Production and Nondestructive Characterization of Shape Memory Alloys

Abstract

In this study, Ti-Ni-based and Fe-based shape memory alloys were fabricated by traditional powder metallurgy (press sinter). The green specimens were sintered, quenched, and precipitation hardened in a horizontal sliding flange tube furnace. This thermal process combines the sintering, quenching, and aging in a single step. Effects of the fabrication and heat treatment parameters on the mechanical properties were investigated. Elastic modulus of the alloys was characterized by destructive compression tests and non-destructive ultrasonic tests and eddy current tests. Nondestructive ultrasonic tests and eddy current tests were used in order to investigate the elastic modulus and microstructure. As the martensite and austenite phases have different elastic modulus values, martensite-austenite phase transformation temperature can be determined by ultrasonic velocity measurements and electrical conductivity measurements. Microstructure and corrosion properties were also investigated. Increasing Co and Sn content of the Ti-Ni alloy decreased the corrosion potential and increased the corrosion rate.
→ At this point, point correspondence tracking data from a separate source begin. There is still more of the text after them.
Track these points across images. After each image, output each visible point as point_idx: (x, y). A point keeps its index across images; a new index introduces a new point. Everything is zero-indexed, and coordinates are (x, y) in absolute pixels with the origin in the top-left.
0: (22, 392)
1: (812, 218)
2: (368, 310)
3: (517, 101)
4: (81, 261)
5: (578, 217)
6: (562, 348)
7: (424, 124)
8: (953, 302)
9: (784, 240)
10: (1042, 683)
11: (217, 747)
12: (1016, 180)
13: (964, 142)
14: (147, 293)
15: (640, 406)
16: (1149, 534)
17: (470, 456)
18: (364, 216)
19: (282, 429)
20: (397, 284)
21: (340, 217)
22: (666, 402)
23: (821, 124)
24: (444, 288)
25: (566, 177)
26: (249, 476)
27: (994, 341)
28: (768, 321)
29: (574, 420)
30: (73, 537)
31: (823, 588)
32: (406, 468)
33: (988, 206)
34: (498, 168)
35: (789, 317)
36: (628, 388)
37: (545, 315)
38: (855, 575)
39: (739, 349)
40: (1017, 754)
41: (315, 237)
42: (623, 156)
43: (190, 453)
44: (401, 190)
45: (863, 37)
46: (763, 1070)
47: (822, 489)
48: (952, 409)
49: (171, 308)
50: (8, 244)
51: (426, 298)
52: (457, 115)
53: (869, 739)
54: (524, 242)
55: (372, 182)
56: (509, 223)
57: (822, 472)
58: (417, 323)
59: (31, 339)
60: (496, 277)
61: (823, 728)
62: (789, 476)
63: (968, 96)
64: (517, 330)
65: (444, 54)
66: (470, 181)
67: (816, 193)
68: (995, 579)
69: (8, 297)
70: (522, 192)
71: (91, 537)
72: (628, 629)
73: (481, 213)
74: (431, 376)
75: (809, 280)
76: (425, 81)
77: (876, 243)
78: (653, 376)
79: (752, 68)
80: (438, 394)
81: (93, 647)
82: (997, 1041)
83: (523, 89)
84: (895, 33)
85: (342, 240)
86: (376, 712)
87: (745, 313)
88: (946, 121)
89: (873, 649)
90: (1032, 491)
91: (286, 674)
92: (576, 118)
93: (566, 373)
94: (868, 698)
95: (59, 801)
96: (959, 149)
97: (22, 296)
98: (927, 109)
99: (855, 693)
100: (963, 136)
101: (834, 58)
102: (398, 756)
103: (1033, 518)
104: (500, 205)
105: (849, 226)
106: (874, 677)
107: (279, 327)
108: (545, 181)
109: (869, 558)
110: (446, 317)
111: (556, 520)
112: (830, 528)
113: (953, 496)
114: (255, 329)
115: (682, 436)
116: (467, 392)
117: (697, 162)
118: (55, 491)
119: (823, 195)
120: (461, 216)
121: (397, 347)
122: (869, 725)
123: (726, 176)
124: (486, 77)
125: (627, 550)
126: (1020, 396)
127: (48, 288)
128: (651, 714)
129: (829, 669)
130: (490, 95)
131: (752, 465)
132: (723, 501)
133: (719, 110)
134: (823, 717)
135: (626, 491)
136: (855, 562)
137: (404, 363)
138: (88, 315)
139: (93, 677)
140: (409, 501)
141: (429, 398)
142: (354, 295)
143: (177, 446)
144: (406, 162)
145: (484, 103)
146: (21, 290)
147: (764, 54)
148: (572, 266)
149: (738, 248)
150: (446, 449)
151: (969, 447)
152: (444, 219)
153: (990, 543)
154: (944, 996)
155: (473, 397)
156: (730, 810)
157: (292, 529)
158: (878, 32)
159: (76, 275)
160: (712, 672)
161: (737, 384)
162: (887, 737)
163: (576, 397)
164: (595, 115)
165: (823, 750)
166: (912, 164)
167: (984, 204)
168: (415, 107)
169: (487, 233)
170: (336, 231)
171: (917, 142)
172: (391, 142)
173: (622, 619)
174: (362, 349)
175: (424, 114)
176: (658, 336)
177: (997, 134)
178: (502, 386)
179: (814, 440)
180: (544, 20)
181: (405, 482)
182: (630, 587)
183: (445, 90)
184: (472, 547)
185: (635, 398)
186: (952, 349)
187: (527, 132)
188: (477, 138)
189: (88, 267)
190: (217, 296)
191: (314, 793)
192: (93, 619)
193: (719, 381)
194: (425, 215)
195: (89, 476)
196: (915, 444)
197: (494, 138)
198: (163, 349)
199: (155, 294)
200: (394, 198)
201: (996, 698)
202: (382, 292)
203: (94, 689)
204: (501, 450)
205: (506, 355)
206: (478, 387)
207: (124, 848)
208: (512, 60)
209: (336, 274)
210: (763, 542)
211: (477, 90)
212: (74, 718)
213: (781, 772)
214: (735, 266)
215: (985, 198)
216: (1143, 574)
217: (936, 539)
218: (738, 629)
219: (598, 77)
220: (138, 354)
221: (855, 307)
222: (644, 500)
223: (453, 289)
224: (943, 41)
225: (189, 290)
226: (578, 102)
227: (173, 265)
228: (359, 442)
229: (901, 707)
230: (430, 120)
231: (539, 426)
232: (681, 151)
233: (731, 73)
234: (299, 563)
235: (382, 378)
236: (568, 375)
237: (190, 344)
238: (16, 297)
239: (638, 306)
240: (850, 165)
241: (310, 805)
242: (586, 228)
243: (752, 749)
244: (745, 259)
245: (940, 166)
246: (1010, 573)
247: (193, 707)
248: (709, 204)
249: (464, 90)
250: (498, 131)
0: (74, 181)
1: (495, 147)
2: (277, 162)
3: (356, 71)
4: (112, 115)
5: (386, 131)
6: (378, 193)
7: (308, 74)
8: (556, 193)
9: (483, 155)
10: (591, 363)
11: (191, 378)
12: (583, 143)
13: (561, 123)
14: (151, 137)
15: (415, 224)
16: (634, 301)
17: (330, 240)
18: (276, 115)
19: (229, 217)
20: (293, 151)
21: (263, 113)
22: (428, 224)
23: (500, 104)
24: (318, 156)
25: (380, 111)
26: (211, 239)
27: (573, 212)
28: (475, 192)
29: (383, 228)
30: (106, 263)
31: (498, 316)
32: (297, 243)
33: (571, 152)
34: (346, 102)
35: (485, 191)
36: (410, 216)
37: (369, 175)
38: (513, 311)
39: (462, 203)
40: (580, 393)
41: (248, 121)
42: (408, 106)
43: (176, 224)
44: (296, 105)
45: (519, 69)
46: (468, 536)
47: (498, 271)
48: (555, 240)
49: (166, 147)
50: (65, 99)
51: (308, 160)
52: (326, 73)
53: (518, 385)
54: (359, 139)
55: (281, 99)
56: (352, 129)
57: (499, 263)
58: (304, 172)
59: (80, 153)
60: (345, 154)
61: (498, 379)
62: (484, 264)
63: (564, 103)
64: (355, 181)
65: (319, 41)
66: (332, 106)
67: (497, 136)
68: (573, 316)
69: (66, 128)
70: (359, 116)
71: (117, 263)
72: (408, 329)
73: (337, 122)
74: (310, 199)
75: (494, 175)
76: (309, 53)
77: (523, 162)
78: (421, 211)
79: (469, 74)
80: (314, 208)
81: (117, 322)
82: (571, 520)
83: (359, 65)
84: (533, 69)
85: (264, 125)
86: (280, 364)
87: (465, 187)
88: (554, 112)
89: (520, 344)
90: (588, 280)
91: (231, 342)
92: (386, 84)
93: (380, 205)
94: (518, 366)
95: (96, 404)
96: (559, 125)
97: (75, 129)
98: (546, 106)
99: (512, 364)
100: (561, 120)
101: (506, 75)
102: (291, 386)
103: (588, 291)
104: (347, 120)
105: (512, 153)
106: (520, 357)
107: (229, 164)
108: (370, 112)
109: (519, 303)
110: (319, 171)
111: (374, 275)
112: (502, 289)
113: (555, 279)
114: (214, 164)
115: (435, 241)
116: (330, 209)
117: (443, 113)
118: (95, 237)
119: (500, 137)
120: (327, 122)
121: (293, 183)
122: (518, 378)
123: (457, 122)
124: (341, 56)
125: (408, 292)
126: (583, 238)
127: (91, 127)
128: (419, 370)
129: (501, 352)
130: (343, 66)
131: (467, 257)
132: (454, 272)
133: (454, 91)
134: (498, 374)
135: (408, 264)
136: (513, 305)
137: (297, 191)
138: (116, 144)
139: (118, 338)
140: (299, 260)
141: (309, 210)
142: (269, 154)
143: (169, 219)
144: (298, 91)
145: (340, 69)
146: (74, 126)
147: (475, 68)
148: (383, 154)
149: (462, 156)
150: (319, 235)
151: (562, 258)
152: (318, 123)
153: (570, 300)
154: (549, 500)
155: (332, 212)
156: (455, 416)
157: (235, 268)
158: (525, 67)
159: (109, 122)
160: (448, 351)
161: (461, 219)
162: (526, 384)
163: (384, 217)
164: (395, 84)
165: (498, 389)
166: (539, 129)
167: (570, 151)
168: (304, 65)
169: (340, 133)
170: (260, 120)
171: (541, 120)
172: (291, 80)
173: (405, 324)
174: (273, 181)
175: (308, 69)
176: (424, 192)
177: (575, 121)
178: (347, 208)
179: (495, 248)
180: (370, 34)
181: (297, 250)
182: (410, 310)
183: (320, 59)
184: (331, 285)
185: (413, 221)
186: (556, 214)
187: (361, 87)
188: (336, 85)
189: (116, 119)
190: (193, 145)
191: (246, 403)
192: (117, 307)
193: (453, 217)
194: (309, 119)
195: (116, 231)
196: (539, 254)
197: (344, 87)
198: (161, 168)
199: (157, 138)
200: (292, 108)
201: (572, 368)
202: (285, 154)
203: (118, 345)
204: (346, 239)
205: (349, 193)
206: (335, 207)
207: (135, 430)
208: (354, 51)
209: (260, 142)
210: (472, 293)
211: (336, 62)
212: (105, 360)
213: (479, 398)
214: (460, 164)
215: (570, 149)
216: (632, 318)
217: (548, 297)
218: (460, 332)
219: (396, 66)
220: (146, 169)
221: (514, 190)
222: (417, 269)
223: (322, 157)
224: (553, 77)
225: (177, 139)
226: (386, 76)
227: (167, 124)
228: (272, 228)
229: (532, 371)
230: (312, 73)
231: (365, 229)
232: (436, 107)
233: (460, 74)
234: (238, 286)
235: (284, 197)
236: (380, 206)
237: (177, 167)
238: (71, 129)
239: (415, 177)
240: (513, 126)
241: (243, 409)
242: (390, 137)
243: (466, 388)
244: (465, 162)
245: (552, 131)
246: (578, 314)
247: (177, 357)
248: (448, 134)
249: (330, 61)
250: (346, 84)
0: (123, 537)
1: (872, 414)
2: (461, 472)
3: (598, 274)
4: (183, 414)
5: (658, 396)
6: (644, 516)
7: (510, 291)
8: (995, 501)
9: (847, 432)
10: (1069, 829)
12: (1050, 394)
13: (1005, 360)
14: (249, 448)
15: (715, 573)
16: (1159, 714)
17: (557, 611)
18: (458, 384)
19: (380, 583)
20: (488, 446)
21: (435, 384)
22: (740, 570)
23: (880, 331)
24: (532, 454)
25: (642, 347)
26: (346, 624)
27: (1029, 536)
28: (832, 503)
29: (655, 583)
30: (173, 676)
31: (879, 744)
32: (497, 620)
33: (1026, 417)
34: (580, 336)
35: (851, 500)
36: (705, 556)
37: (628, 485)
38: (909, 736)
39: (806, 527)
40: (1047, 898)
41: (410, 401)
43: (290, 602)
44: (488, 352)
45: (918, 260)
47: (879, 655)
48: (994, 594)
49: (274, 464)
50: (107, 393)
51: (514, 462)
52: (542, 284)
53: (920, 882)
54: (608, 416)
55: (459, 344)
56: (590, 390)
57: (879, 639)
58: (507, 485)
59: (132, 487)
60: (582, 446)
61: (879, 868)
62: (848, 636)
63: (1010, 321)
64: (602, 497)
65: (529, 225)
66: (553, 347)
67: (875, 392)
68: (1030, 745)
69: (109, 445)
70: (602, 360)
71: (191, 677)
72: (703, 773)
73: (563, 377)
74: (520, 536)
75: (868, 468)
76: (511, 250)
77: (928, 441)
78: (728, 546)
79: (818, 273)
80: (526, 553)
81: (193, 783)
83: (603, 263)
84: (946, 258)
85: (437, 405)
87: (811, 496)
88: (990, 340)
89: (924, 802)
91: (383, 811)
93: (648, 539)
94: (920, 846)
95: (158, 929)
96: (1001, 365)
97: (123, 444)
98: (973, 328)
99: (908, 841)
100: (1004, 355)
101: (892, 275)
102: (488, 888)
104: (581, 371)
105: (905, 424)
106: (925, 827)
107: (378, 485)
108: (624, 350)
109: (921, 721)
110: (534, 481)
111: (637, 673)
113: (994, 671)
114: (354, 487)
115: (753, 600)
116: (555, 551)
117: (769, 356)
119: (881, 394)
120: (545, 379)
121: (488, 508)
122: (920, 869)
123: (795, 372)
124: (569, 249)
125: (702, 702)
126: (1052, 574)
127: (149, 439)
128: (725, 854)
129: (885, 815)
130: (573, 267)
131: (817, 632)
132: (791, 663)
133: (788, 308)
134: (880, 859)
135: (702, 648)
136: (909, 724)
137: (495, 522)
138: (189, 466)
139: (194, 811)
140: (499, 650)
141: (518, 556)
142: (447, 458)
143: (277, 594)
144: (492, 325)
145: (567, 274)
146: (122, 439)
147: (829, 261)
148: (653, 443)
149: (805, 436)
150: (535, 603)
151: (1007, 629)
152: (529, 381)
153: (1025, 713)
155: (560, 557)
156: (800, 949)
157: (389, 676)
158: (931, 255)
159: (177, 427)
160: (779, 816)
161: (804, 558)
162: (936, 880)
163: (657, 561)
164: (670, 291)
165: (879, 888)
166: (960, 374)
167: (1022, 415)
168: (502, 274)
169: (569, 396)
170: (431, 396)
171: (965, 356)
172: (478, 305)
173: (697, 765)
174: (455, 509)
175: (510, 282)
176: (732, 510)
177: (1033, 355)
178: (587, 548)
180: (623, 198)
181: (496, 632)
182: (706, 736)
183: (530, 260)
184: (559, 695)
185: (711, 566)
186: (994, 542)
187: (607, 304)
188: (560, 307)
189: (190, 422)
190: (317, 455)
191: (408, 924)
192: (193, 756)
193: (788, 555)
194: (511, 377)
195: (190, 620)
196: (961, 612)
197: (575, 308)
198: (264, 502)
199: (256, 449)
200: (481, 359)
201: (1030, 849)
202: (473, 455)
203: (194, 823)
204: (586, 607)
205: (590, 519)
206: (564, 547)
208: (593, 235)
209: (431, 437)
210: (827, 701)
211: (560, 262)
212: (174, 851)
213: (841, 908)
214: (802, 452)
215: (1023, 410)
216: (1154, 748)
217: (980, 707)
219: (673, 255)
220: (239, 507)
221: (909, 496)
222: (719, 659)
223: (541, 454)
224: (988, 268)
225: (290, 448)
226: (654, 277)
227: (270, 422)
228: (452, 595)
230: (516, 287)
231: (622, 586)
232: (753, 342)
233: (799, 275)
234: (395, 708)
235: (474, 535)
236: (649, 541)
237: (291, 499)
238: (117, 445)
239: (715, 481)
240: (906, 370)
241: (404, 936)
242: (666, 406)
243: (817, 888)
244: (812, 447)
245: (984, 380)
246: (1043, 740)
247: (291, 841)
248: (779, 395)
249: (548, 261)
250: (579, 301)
Co and Sn additions to the Ti-Ni alloys enhanced the sinterability by liquid phase formation. Controlling the sintering and aging parameters was determined the mechanical properties. Elimination of the individual austenitizing, quenching, and aging steps can provide a cost advantage. Optimum aging temperatures were 400 degrees C for Ti-Ni-based alloys and 650 degrees C for Fe-Mn-Si-based alloys. The lowest transformation temperature values were in Ti-Ni-Co-Sn and Ti-Ni-Cr alloys, while the highest values were in Ti-Ni and Ti-Ni-Cu alloys. The lowest transformation temperature values were in Fe-Ni-Co-Sn and Fe-Mn-Si-Co alloys, while the highest values were in the Fe-Mn-Si alloy.